■ Work request
Write the data out again, word for word.

■ Entries provided
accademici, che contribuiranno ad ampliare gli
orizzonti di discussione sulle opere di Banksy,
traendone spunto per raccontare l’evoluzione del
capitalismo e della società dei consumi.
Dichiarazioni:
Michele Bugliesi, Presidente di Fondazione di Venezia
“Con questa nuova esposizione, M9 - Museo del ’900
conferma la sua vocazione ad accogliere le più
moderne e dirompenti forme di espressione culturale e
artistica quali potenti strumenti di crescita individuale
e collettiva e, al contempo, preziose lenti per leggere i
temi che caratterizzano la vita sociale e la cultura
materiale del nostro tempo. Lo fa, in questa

■ Reply to the task
accademici, che contribuiranno ad ampliare gli
orizzonti di discussione sulle opere di Banksy,
traendone spunto per raccontare l’evoluzione del
capitalismo e della società dei consumi.
Dichiarazioni:
Michele Bugliesi, Presidente di Fondazione di Venezia
“Con questa nuova esposizione, M9 - Museo del ’900
conferma la sua vocazione ad accogliere le più
moderne e dirompenti forme di espressione culturale e
artistica quali potenti strumenti di crescita individuale
e collettiva e, al contempo, preziose lenti per leggere i
temi che caratterizzano la vita sociale e la cultura
materiale del nostro tempo. Lo fa, in questa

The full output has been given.